Records from a dataset
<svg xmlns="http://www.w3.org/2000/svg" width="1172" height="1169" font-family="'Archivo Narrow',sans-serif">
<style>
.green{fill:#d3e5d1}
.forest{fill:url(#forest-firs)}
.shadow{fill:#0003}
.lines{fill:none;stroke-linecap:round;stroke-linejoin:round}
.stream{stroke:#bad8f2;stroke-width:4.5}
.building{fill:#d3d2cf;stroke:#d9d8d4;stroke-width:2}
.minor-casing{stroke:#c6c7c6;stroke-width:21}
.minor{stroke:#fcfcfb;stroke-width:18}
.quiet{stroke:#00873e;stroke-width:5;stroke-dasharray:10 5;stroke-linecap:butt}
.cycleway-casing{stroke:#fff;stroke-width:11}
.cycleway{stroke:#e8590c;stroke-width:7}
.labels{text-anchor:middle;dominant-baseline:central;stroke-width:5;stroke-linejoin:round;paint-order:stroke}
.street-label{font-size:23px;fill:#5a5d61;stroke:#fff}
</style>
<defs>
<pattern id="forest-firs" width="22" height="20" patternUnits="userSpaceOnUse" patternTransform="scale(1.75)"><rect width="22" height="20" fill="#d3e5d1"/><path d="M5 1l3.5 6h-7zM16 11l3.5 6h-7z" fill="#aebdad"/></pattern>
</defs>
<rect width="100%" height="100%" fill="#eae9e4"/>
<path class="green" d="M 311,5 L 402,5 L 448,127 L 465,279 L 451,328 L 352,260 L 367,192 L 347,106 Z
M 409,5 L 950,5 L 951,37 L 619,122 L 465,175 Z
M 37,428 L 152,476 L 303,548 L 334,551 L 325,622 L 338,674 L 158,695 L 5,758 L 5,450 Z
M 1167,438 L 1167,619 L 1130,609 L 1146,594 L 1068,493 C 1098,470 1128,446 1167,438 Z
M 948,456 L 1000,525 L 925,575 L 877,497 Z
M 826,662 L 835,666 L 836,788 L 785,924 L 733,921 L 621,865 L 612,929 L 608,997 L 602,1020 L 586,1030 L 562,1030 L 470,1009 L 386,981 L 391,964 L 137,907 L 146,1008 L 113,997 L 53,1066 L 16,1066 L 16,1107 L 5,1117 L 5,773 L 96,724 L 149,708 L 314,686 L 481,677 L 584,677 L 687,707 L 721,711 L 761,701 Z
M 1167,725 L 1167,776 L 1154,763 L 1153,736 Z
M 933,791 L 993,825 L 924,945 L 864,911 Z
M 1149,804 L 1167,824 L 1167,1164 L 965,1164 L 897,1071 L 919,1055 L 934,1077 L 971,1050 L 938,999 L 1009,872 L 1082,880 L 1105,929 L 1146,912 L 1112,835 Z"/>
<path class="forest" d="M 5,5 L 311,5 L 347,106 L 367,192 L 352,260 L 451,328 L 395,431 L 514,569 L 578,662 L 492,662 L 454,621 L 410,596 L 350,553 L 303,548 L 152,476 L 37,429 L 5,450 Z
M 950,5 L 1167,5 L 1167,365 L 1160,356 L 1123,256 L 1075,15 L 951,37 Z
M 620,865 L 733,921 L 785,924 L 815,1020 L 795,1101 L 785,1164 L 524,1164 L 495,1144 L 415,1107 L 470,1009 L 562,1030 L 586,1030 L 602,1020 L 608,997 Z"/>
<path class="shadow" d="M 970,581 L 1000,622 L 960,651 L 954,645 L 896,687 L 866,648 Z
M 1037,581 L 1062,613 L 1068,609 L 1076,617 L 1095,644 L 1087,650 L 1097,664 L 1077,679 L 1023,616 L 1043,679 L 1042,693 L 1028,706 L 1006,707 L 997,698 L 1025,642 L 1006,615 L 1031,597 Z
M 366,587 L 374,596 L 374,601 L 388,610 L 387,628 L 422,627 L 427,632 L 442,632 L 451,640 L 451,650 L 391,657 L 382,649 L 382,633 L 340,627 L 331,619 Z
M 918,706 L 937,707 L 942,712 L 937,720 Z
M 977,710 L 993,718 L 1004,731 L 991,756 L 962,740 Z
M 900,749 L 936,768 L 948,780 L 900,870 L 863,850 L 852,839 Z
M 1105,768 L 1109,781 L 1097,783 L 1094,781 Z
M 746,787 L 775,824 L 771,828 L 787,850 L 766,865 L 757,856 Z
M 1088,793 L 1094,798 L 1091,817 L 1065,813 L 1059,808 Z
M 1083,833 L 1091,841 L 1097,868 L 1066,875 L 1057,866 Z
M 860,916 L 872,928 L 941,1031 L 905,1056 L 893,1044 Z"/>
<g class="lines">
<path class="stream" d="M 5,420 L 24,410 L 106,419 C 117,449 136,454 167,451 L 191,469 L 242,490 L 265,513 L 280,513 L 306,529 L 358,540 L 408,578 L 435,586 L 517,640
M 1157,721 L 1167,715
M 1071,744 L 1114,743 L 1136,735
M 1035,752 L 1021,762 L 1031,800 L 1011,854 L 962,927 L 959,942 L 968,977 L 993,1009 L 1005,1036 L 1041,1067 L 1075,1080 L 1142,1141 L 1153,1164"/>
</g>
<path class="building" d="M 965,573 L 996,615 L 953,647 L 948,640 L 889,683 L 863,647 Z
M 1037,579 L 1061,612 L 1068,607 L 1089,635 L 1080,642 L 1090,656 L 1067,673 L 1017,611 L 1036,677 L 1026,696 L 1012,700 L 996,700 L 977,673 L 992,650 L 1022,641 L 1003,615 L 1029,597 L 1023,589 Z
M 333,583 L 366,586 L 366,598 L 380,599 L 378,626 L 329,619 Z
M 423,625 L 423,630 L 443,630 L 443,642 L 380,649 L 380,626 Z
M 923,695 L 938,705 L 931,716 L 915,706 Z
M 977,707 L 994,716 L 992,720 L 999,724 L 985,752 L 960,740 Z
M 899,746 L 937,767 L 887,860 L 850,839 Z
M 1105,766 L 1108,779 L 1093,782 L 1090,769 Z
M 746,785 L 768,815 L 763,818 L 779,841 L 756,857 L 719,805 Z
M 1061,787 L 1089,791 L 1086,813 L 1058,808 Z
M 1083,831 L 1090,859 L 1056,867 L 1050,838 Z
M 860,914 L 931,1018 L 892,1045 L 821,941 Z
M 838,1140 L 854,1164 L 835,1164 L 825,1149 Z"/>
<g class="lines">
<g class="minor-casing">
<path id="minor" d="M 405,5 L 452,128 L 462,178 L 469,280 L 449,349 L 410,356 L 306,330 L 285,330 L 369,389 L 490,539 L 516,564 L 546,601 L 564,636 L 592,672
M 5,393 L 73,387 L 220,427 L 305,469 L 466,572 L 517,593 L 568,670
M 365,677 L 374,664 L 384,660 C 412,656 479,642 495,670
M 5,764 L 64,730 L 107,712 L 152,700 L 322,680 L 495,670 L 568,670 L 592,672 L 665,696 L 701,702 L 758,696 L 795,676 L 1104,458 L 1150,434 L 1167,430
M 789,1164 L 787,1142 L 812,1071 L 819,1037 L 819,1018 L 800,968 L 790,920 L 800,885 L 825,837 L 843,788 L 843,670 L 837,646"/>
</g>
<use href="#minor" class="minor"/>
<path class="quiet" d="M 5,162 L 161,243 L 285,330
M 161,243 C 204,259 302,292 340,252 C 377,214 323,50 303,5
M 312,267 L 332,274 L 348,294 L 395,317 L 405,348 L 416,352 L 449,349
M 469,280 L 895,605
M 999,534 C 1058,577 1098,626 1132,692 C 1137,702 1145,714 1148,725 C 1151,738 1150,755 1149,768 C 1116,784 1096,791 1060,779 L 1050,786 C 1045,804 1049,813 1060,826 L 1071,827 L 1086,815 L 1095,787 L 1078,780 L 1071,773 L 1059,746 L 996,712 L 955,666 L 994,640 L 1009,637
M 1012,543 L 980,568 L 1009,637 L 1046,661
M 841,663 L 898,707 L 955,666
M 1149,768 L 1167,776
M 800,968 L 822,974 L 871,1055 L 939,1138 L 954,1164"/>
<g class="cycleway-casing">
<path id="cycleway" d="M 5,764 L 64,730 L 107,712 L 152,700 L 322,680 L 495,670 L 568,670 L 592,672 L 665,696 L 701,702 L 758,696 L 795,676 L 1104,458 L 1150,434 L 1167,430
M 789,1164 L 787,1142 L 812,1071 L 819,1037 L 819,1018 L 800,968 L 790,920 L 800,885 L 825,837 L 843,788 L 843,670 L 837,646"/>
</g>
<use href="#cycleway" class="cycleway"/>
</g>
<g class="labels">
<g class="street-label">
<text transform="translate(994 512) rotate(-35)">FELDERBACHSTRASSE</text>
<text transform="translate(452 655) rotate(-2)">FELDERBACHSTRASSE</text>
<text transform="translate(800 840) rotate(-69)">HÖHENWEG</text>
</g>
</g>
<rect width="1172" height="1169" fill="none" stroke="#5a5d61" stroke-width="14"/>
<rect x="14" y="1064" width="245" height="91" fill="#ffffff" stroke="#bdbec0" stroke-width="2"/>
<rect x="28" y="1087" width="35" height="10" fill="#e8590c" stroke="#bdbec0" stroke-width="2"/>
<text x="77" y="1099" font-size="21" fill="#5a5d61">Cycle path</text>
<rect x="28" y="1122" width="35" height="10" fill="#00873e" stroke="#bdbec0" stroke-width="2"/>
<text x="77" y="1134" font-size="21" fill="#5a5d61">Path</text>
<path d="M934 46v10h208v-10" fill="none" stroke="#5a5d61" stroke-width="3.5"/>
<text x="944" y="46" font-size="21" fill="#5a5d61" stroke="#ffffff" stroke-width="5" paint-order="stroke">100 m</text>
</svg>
---
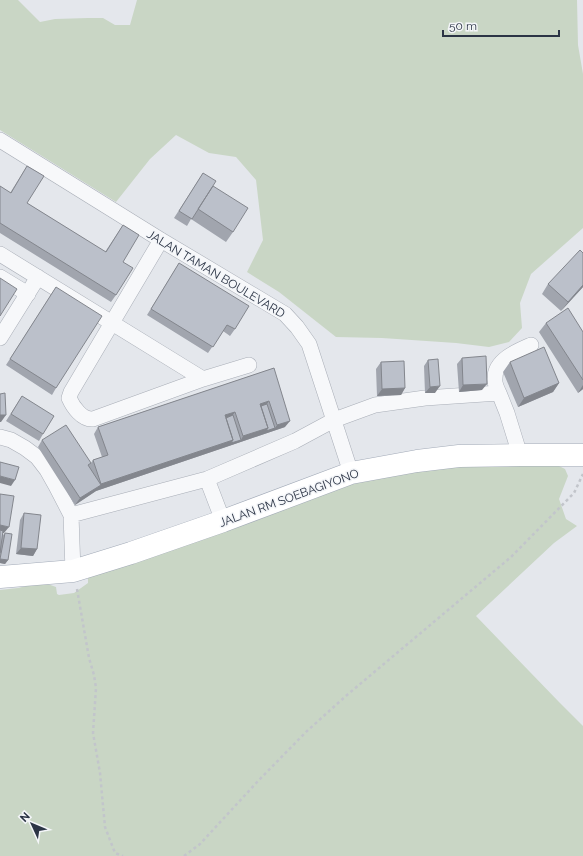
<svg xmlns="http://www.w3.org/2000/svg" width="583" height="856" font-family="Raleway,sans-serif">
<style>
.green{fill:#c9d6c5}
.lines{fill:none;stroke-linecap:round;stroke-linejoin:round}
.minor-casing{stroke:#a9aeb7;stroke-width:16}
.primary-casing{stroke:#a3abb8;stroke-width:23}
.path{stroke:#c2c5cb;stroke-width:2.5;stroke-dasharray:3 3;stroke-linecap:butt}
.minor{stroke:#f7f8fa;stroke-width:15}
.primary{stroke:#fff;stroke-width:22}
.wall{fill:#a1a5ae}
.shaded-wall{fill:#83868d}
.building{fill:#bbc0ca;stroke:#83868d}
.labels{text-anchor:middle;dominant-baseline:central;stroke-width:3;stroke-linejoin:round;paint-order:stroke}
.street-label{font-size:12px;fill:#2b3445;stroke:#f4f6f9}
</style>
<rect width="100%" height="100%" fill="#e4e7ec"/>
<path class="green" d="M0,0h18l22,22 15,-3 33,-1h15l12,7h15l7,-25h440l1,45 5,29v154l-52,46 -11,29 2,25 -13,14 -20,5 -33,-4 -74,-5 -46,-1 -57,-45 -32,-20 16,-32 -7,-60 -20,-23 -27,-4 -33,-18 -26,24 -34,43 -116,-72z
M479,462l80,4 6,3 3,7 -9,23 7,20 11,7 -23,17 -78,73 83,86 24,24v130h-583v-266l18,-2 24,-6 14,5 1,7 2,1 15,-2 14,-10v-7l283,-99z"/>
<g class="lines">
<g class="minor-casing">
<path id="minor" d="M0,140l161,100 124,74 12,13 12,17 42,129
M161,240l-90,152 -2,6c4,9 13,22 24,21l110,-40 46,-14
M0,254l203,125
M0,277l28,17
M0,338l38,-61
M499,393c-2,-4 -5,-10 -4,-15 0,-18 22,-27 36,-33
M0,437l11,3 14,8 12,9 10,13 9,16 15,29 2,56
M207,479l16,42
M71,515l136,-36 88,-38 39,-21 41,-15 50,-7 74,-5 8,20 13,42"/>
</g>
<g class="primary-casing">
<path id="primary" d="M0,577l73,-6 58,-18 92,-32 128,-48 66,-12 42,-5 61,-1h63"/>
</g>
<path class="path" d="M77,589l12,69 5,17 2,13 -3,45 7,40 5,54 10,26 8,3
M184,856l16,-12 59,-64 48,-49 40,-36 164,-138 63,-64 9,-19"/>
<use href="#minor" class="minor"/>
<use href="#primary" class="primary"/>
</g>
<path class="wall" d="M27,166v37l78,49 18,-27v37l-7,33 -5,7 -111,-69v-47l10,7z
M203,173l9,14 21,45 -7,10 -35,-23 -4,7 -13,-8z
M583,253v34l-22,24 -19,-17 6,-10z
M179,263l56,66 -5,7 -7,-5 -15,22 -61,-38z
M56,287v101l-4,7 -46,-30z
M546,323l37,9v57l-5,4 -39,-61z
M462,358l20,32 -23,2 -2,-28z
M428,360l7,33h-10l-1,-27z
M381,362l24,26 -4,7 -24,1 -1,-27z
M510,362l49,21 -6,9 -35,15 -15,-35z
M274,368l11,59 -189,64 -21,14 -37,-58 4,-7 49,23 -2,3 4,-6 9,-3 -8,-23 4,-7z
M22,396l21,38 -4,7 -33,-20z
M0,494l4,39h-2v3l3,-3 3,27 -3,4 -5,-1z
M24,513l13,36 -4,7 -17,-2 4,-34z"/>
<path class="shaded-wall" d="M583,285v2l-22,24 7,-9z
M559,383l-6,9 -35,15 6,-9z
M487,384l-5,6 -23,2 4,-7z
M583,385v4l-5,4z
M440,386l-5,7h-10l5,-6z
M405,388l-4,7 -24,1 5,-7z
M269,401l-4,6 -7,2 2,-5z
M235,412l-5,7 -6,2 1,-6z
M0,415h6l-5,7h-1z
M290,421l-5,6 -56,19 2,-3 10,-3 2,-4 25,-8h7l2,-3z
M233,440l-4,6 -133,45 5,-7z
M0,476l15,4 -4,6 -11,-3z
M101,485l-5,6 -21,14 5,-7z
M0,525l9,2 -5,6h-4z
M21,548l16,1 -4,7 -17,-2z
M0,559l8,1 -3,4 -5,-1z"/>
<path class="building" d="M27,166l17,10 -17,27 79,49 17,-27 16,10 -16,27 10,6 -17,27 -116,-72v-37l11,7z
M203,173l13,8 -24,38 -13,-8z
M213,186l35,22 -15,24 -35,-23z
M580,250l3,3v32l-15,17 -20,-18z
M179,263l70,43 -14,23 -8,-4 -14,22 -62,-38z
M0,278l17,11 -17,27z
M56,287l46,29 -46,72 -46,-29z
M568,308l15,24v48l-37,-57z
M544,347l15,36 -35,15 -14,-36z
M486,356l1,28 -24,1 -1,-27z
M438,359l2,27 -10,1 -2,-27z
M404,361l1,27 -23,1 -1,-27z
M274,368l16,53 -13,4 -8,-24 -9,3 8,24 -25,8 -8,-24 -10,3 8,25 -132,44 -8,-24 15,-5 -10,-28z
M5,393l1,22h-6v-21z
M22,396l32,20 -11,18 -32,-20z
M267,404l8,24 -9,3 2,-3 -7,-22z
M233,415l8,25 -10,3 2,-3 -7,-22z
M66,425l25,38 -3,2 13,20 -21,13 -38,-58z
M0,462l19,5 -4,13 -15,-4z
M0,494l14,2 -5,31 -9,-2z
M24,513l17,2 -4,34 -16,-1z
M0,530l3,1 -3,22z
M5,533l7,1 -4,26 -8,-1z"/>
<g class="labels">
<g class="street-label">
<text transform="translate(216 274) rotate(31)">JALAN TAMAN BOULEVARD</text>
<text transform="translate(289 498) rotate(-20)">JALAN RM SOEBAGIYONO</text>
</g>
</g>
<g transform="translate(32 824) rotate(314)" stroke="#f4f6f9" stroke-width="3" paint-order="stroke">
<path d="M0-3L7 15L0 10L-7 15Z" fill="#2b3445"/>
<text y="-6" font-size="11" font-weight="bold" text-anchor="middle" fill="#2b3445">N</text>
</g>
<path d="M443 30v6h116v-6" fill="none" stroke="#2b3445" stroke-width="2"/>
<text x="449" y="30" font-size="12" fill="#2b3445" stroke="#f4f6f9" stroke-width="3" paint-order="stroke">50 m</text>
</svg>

Assignment –
Using the entries above, give the number of lines that include "serif", with no added words.

Solved problem –
2